▶ [YOUR INSTRUCTIONS]
Word for word, print all of the entries below.

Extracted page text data
»»
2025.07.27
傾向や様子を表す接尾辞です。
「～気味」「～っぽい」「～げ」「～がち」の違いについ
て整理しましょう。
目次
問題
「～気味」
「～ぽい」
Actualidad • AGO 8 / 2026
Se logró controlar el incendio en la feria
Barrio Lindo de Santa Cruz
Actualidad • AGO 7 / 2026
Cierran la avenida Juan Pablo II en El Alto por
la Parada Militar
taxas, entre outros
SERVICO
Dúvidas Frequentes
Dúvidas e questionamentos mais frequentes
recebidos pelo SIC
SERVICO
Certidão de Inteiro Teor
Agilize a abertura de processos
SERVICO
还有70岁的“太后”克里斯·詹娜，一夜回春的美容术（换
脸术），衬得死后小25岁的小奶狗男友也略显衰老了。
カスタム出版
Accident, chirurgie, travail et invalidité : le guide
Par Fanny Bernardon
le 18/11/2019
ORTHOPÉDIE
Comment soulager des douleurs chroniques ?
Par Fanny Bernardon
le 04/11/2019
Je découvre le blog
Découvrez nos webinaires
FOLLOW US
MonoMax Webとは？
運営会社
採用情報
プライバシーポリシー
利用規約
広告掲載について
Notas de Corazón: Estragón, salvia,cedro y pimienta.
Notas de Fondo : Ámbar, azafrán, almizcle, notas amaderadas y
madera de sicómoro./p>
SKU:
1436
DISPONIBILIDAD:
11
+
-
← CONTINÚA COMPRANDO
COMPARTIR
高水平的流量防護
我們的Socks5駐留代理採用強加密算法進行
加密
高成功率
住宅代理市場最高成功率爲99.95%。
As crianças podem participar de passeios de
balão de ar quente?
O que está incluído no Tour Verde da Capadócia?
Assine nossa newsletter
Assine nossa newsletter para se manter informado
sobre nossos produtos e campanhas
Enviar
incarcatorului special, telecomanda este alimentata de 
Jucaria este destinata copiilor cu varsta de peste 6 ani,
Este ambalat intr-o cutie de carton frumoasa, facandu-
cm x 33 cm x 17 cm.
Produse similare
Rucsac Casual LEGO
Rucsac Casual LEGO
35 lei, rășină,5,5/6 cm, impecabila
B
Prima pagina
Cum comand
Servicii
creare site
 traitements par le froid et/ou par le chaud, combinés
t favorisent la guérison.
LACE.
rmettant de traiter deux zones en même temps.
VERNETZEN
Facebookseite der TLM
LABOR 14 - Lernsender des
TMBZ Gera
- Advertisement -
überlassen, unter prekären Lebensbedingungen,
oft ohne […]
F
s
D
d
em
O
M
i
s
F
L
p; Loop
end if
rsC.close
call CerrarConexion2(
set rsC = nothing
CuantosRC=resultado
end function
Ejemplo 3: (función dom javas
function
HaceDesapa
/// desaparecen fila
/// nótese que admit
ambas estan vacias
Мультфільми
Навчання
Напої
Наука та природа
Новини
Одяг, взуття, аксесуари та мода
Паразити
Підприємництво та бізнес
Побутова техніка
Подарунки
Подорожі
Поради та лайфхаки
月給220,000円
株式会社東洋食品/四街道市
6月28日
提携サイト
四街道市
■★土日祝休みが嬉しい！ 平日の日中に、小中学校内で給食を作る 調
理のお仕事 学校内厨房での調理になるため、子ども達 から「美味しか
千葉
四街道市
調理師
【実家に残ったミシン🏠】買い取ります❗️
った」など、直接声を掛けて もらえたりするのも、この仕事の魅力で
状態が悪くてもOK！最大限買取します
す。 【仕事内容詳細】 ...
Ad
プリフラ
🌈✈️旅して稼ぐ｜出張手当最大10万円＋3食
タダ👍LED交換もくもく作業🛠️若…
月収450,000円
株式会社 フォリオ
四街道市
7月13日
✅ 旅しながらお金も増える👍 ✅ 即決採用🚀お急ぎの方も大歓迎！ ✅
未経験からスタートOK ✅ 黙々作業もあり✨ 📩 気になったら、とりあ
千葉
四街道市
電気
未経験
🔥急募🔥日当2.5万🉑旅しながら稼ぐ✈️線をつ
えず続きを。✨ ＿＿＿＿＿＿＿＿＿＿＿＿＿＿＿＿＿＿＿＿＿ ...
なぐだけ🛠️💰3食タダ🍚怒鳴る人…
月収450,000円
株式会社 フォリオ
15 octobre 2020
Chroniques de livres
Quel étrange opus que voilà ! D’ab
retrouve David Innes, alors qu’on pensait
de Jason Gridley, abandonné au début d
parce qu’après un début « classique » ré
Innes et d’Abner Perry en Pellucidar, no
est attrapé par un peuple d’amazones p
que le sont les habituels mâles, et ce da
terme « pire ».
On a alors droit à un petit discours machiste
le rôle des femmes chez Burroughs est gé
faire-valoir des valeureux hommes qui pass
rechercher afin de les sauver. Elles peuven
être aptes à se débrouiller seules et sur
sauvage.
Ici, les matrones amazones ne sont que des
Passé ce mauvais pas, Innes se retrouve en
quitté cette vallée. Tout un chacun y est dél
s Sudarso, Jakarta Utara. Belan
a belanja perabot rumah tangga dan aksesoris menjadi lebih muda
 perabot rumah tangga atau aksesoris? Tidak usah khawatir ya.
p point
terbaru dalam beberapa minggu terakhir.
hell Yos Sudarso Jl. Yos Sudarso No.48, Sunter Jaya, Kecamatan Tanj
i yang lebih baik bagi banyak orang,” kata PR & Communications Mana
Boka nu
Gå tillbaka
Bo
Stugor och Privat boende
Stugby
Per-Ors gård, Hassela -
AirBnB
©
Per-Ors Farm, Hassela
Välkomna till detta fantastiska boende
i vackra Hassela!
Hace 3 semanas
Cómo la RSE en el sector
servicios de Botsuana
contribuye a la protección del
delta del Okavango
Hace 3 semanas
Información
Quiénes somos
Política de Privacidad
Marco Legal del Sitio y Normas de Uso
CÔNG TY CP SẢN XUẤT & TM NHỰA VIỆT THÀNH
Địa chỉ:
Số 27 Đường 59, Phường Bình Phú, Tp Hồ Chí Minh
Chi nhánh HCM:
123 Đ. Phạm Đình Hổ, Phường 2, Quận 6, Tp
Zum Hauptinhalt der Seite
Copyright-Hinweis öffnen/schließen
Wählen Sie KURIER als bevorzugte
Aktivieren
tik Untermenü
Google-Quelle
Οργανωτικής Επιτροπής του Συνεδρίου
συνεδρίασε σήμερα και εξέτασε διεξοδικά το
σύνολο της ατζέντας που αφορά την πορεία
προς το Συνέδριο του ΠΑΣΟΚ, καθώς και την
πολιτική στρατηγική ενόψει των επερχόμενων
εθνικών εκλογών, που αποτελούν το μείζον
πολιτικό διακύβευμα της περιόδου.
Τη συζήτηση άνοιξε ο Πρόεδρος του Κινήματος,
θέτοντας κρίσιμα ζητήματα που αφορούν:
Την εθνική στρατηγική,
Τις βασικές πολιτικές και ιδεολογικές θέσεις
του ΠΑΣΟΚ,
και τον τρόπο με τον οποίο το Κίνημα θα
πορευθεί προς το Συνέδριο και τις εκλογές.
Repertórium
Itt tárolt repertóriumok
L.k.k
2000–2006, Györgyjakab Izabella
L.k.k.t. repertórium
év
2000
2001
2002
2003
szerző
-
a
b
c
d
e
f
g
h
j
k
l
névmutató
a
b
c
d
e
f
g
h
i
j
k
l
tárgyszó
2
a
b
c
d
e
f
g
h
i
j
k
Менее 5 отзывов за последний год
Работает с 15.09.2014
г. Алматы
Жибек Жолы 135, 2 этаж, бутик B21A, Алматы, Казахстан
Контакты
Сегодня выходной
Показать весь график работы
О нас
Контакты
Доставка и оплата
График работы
««
▶ [REPLY]
2025.07.27
傾向や様子を表す接尾辞です。
「～気味」「～っぽい」「～げ」「～がち」の違いについ
て整理しましょう。
目次
問題
「～気味」
「～ぽい」
Actualidad • AGO 8 / 2026
Se logró controlar el incendio en la feria
Barrio Lindo de Santa Cruz
Actualidad • AGO 7 / 2026
Cierran la avenida Juan Pablo II en El Alto por
la Parada Militar
taxas, entre outros
SERVICO
Dúvidas Frequentes
Dúvidas e questionamentos mais frequentes
recebidos pelo SIC
SERVICO
Certidão de Inteiro Teor
Agilize a abertura de processos
SERVICO
还有70岁的“太后”克里斯·詹娜，一夜回春的美容术（换
脸术），衬得死后小25岁的小奶狗男友也略显衰老了。
カスタム出版
Accident, chirurgie, travail et invalidité : le guide
Par Fanny Bernardon
le 18/11/2019
ORTHOPÉDIE
Comment soulager des douleurs chroniques ?
Par Fanny Bernardon
le 04/11/2019
Je découvre le blog
Découvrez nos webinaires
FOLLOW US
MonoMax Webとは？
運営会社
採用情報
プライバシーポリシー
利用規約
広告掲載について
Notas de Corazón: Estragón, salvia,cedro y pimienta.
Notas de Fondo : Ámbar, azafrán, almizcle, notas amaderadas y
madera de sicómoro./p>
SKU:
1436
DISPONIBILIDAD:
11
+
-
← CONTINÚA COMPRANDO
COMPARTIR
高水平的流量防護
我們的Socks5駐留代理採用強加密算法進行
加密
高成功率
住宅代理市場最高成功率爲99.95%。
As crianças podem participar de passeios de
balão de ar quente?
O que está incluído no Tour Verde da Capadócia?
Assine nossa newsletter
Assine nossa newsletter para se manter informado
sobre nossos produtos e campanhas
Enviar
incarcatorului special, telecomanda este alimentata de 
Jucaria este destinata copiilor cu varsta de peste 6 ani,
Este ambalat intr-o cutie de carton frumoasa, facandu-
cm x 33 cm x 17 cm.
Produse similare
Rucsac Casual LEGO
Rucsac Casual LEGO
35 lei, rășină,5,5/6 cm, impecabila
B
Prima pagina
Cum comand
Servicii
creare site
 traitements par le froid et/ou par le chaud, combinés
t favorisent la guérison.
LACE.
rmettant de traiter deux zones en même temps.
VERNETZEN
Facebookseite der TLM
LABOR 14 - Lernsender des
TMBZ Gera
- Advertisement -
überlassen, unter prekären Lebensbedingungen,
oft ohne […]
F
s
D
d
em
O
M
i
s
F
L
p; Loop
end if
rsC.close
call CerrarConexion2(
set rsC = nothing
CuantosRC=resultado
end function
Ejemplo 3: (función dom javas
function
HaceDesapa
/// desaparecen fila
/// nótese que admit
ambas estan vacias
Мультфільми
Навчання
Напої
Наука та природа
Новини
Одяг, взуття, аксесуари та мода
Паразити
Підприємництво та бізнес
Побутова техніка
Подарунки
Подорожі
Поради та лайфхаки
月給220,000円
株式会社東洋食品/四街道市
6月28日
提携サイト
四街道市
■★土日祝休みが嬉しい！ 平日の日中に、小中学校内で給食を作る 調
理のお仕事 学校内厨房での調理になるため、子ども達 から「美味しか
千葉
四街道市
調理師
【実家に残ったミシン🏠】買い取ります❗️
った」など、直接声を掛けて もらえたりするのも、この仕事の魅力で
状態が悪くてもOK！最大限買取します
す。 【仕事内容詳細】 ...
Ad
プリフラ
🌈✈️旅して稼ぐ｜出張手当最大10万円＋3食
タダ👍LED交換もくもく作業🛠️若…
月収450,000円
株式会社 フォリオ
四街道市
7月13日
✅ 旅しながらお金も増える👍 ✅ 即決採用🚀お急ぎの方も大歓迎！ ✅
未経験からスタートOK ✅ 黙々作業もあり✨ 📩 気になったら、とりあ
千葉
四街道市
電気
未経験
🔥急募🔥日当2.5万🉑旅しながら稼ぐ✈️線をつ
えず続きを。✨ ＿＿＿＿＿＿＿＿＿＿＿＿＿＿＿＿＿＿＿＿＿ ...
なぐだけ🛠️💰3食タダ🍚怒鳴る人…
月収450,000円
株式会社 フォリオ
15 octobre 2020
Chroniques de livres
Quel étrange opus que voilà ! D’ab
retrouve David Innes, alors qu’on pensait
de Jason Gridley, abandonné au début d
parce qu’après un début « classique » ré
Innes et d’Abner Perry en Pellucidar, no
est attrapé par un peuple d’amazones p
que le sont les habituels mâles, et ce da
terme « pire ».
On a alors droit à un petit discours machiste
le rôle des femmes chez Burroughs est gé
faire-valoir des valeureux hommes qui pass
rechercher afin de les sauver. Elles peuven
être aptes à se débrouiller seules et sur
sauvage.
Ici, les matrones amazones ne sont que des
Passé ce mauvais pas, Innes se retrouve en
quitté cette vallée. Tout un chacun y est dél
s Sudarso, Jakarta Utara. Belan
a belanja perabot rumah tangga dan aksesoris menjadi lebih muda
 perabot rumah tangga atau aksesoris? Tidak usah khawatir ya.
p point
terbaru dalam beberapa minggu terakhir.
hell Yos Sudarso Jl. Yos Sudarso No.48, Sunter Jaya, Kecamatan Tanj
i yang lebih baik bagi banyak orang,” kata PR & Communications Mana
Boka nu
Gå tillbaka
Bo
Stugor och Privat boende
Stugby
Per-Ors gård, Hassela -
AirBnB
©
Per-Ors Farm, Hassela
Välkomna till detta fantastiska boende
i vackra Hassela!
Hace 3 semanas
Cómo la RSE en el sector
servicios de Botsuana
contribuye a la protección del
delta del Okavango
Hace 3 semanas
Información
Quiénes somos
Política de Privacidad
Marco Legal del Sitio y Normas de Uso
CÔNG TY CP SẢN XUẤT & TM NHỰA VIỆT THÀNH
Địa chỉ:
Số 27 Đường 59, Phường Bình Phú, Tp Hồ Chí Minh
Chi nhánh HCM:
123 Đ. Phạm Đình Hổ, Phường 2, Quận 6, Tp
Zum Hauptinhalt der Seite
Copyright-Hinweis öffnen/schließen
Wählen Sie KURIER als bevorzugte
Aktivieren
tik Untermenü
Google-Quelle
Οργανωτικής Επιτροπής του Συνεδρίου
συνεδρίασε σήμερα και εξέτασε διεξοδικά το
σύνολο της ατζέντας που αφορά την πορεία
προς το Συνέδριο του ΠΑΣΟΚ, καθώς και την
πολιτική στρατηγική ενόψει των επερχόμενων
εθνικών εκλογών, που αποτελούν το μείζον
πολιτικό διακύβευμα της περιόδου.
Τη συζήτηση άνοιξε ο Πρόεδρος του Κινήματος,
θέτοντας κρίσιμα ζητήματα που αφορούν:
Την εθνική στρατηγική,
Τις βασικές πολιτικές και ιδεολογικές θέσεις
του ΠΑΣΟΚ,
και τον τρόπο με τον οποίο το Κίνημα θα
πορευθεί προς το Συνέδριο και τις εκλογές.
Repertórium
Itt tárolt repertóriumok
L.k.k
2000–2006, Györgyjakab Izabella
L.k.k.t. repertórium
év
2000
2001
2002
2003
szerző
-
a
b
c
d
e
f
g
h
j
k
l
névmutató
a
b
c
d
e
f
g
h
i
j
k
l
tárgyszó
2
a
b
c
d
e
f
g
h
i
j
k
Менее 5 отзывов за последний год
Работает с 15.09.2014
г. Алматы
Жибек Жолы 135, 2 этаж, бутик B21A, Алматы, Казахстан
Контакты
Сегодня выходной
Показать весь график работы
О нас
Контакты
Доставка и оплата
График работы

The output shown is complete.